The Honest Heart Collective
The Honest Heart Collective

Sometimes the best albums are ones that come to you from out of nowhere. You see a band name listed somewhere and think “cool name” so you pop on over to Spotify to investigate… you hear a song from a movie/tv show, so you reach for your mobile device and Shazam it… a music snob on your Facebook shares a video of an obscure band, so you reluctantly click on the video. However you find new music, it’s important that you do.

The Honest Heart Collective from Thunder Bay, Ontario released their sophomore record Grief Rights this past summer. You probably don’t know that, because you probably don’t know who The Honest Heart Collective are.

Yet.

For those of you who do know them, you’ve discovered one of the best new bands you’re ever likely to come across. Kudos to you. Go forth and spread the word.

The Honest Heart Collective - Grief Rights
The Honest Heart Collective – Grief Rights

THHC are a rock band, plain and simple. There aren’t gimmicks, there isn’t a zany marketing scheme, there are no (not so indie) radio stations shoving them down your throat (we get it…you like Sam Coffey & The Iron Lungs), there isn’t a label actively plugging them – even though there definitely should be.

Grief Rights (the band’s second album) opens with the hard hitting “North American Dream” a love letter to the working man,where scraping by and hoping for something better down the road are a way of life.
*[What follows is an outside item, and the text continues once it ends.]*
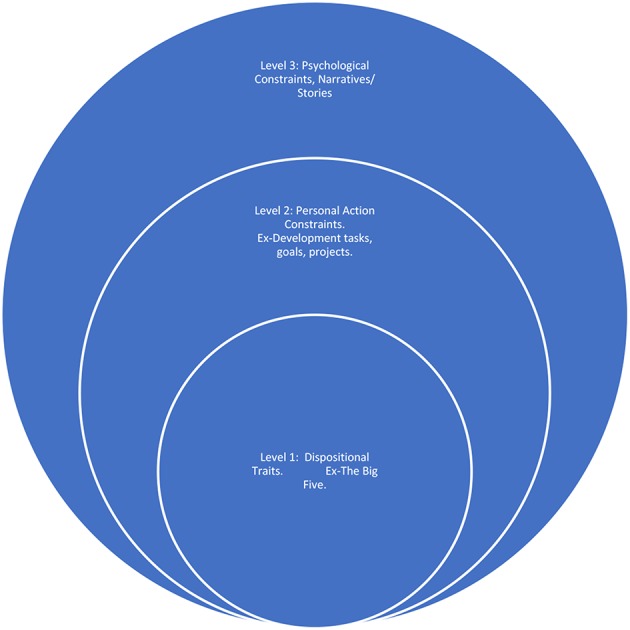
Mcadams identity multi-layer model (McAdams, 2009).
It’s fitting that the second and third tracks “I’ve Got You” and “Separate Ways” might be one of the best one-two punches to appear on a record since Gaslight Anthem’s “Great Expectations & 59’ Sound”, because it’s evident that the THHC have studied at the altar of Springsteen and his prophet, Brian Fallon. Two artists that live to tell stories of heartbreak, hard work, and hope. That blue collar way of life comes through again in the hauntingly beautiful “Debts” and the ripping “Strike Sound”. “Eleanor”, the album’s most raw sounding track, production-wise feels like the most personal song on the record; it’s about an unfavourable cancer diagnosis and the reality that time is short. The choice to record this song a little more rough is a great move as it’s sure to linger in your mind long after listening.

If you’re anything like me, you’re not easily impressed with a record from beginning to end anymore. Maybe it’s a sign of the times and the state of the current music industry that all anyone wants is the big single and a bunch filler to pad the record – disposable music. Grief Rights is anything but filler… it is a record. It’s a piece of work that should be listened to from beginning to end, and then over again. The hard work these guys put in pays off in spades on Grief Rights.
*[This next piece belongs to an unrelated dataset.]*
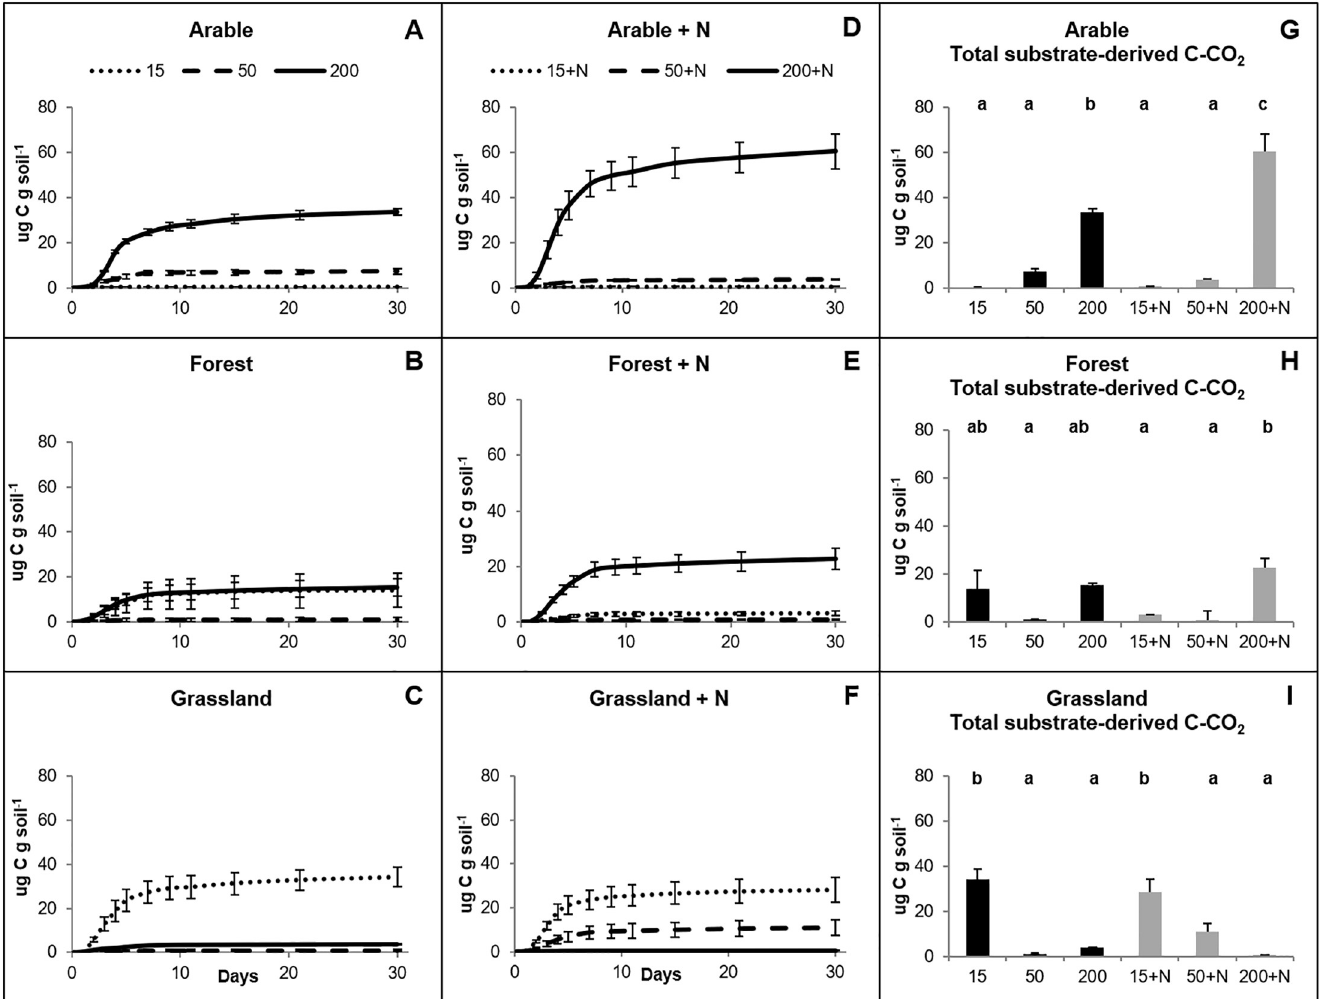
Fig 1. Substrate-derived CO 2 ( μ g C-CO 2 g dw soil -1 ) in soils from three ecosystems as induced by three different amounts of 13 C-glucose (15%, 50%, and 200% of the microbial biomass carbon). A-F: Cumulative accumulation of substrate-derived CO 2 over 30 days of incubation. G-H: Total substrate-derived CO 2 after 30 days of incubation. N: NH 4 NO 3 . Statistically significant differences (P < 0.05) are marked with different letters. NS: no significant differences. Error bars represent standard errors (n = 4). Two-way ANOVA results are reported in S1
I haven’t even touched on the live performance of the band, which you’ll really want to experience for yourself. There’s nothing quite like watching a band that knows who they are. THHC know who they are – they have mastery over their instruments, and are genuinely enjoying themselves and are a full-steam-ahead train of energy. Rock and roll needs more bands like The Honest Heart Collective. Hopefully more and more audiences find this gem and give it the attention it so greatly deserves.